If a person expects a pill to do something, then it’s possible that the body’s own chemistry can cause effects similar to what a medication might have caused.”

Dr. Lissa Rankin, in an article on psychologytoday.com discusses the negative implications that this phenomenon could have on a persons health.
“But the placebo effect has a shadow side. The same mind-body power that can heal you can also harm you. When patients in double-blinded clinical trials are warned about the side effects they may experience if they’re given the real drug, approximately 25% experience sometimes severe side effects, even when they’re only taking sugar pills…
Interestingly, these nocebo complaints aren’t random; they tend to arise in response to the side effect warnings on the actual drug or treatment.
The mere suggestion that a patient may experience negative symptoms in response to a medication (or a sugar pill) may be a self-fulfilling prophecy.”

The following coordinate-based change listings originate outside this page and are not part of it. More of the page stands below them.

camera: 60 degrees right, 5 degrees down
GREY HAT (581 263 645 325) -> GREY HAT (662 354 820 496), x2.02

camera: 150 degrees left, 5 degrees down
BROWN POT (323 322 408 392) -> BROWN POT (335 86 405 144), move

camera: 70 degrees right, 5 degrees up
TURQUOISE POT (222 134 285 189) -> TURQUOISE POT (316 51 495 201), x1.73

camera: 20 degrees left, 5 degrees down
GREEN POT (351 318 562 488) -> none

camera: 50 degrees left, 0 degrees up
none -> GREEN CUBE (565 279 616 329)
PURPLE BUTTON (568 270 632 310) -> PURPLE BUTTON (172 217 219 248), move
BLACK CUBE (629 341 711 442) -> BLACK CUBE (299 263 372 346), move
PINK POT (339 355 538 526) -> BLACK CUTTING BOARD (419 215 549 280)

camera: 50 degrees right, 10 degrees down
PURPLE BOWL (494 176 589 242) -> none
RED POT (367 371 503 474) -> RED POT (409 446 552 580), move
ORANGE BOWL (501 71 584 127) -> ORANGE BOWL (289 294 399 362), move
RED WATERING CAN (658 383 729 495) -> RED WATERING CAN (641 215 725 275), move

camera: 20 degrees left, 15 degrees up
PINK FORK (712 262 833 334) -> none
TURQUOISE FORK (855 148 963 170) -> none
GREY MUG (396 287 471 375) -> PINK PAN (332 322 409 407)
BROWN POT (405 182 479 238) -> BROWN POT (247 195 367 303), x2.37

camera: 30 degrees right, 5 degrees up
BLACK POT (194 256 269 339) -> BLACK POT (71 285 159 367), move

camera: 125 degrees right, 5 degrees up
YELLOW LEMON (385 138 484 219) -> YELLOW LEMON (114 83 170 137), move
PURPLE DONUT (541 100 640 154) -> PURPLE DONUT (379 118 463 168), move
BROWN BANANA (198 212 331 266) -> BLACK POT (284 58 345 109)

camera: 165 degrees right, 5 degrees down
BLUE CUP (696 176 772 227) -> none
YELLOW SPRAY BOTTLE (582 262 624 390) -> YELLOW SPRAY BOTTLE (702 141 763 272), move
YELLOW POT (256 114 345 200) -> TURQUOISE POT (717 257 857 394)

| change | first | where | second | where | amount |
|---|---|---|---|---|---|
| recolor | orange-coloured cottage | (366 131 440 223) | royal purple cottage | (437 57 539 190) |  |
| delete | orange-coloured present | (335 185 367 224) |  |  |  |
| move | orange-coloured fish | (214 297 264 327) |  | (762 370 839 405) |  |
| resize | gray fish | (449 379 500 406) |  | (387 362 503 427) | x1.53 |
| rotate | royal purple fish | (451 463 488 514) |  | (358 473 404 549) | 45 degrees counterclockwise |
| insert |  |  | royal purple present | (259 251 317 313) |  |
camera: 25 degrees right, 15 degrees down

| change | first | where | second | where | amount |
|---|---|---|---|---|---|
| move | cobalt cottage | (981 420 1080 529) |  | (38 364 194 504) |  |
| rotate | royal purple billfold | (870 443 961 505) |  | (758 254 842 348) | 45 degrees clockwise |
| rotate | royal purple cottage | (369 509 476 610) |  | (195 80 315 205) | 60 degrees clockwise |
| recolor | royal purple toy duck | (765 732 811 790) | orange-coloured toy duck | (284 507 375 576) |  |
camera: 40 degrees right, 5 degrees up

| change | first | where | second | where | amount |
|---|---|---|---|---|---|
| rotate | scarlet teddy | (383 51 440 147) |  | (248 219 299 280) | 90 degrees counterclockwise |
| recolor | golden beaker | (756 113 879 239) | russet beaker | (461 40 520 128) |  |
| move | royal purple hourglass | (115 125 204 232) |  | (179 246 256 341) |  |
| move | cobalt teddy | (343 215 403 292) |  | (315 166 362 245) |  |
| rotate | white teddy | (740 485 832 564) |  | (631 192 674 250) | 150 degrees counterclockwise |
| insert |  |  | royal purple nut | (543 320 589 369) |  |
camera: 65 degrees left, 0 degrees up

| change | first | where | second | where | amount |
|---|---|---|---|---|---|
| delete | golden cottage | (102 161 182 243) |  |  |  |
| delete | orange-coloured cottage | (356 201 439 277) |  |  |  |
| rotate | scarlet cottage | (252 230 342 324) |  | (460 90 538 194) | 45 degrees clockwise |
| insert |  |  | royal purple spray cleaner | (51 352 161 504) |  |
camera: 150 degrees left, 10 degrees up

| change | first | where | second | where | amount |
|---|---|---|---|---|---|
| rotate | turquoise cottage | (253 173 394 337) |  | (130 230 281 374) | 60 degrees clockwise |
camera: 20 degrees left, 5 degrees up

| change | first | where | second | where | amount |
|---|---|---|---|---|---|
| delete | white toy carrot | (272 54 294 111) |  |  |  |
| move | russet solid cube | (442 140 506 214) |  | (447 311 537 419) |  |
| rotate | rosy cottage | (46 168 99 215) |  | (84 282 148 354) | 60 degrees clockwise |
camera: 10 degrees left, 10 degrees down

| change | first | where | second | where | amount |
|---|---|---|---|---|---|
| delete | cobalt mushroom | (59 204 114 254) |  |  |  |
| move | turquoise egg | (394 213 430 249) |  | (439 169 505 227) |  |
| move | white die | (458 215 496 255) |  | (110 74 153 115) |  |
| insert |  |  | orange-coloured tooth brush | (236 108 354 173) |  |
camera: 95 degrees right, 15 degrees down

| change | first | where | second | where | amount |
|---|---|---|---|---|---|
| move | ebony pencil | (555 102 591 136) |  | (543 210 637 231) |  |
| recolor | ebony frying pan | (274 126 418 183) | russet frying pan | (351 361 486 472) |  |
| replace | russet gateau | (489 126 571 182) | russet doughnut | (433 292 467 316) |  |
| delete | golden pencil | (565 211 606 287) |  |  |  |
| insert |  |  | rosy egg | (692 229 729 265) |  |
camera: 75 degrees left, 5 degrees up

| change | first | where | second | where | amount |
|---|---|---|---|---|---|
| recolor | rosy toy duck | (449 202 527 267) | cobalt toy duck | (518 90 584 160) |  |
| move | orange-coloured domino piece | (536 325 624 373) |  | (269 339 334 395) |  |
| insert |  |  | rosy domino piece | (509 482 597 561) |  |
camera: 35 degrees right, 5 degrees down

merriamwebster.com defines Nocebo as
“a harmless substance that when taken by a patient is associated with harmful effects due to negative expectations or the psychological condition of the patient.
Latin, I will be harmful; after placebo”

These two examples clearly illustrate that the way we interpret information that is provided to us or the way we think about this information, can have a very profound effect on our health.

In her blog (found here http://lissarankin.com/scientific-proof-that-negative-beliefs-harm-your-health) Dr. Rankin specifies that you CAN think yourself sick.
She concludes “the nocebo effect demonstrates the physiological effects of negative belief, fear, anxiety, and what Martin Seligman terms “learned helplessness.”
These negative emotions trigger the amygdala in the limbic brain to send out a red alert that activates the “fight-or-flight” stress response. And as I describe in great detail in Mind Over Medicine,
when the nervous system is in “fight-or-flight,” the body’s self-repair mechanisms don’t function properly and the body is predisposed to illness. All because you thought yourself sick.”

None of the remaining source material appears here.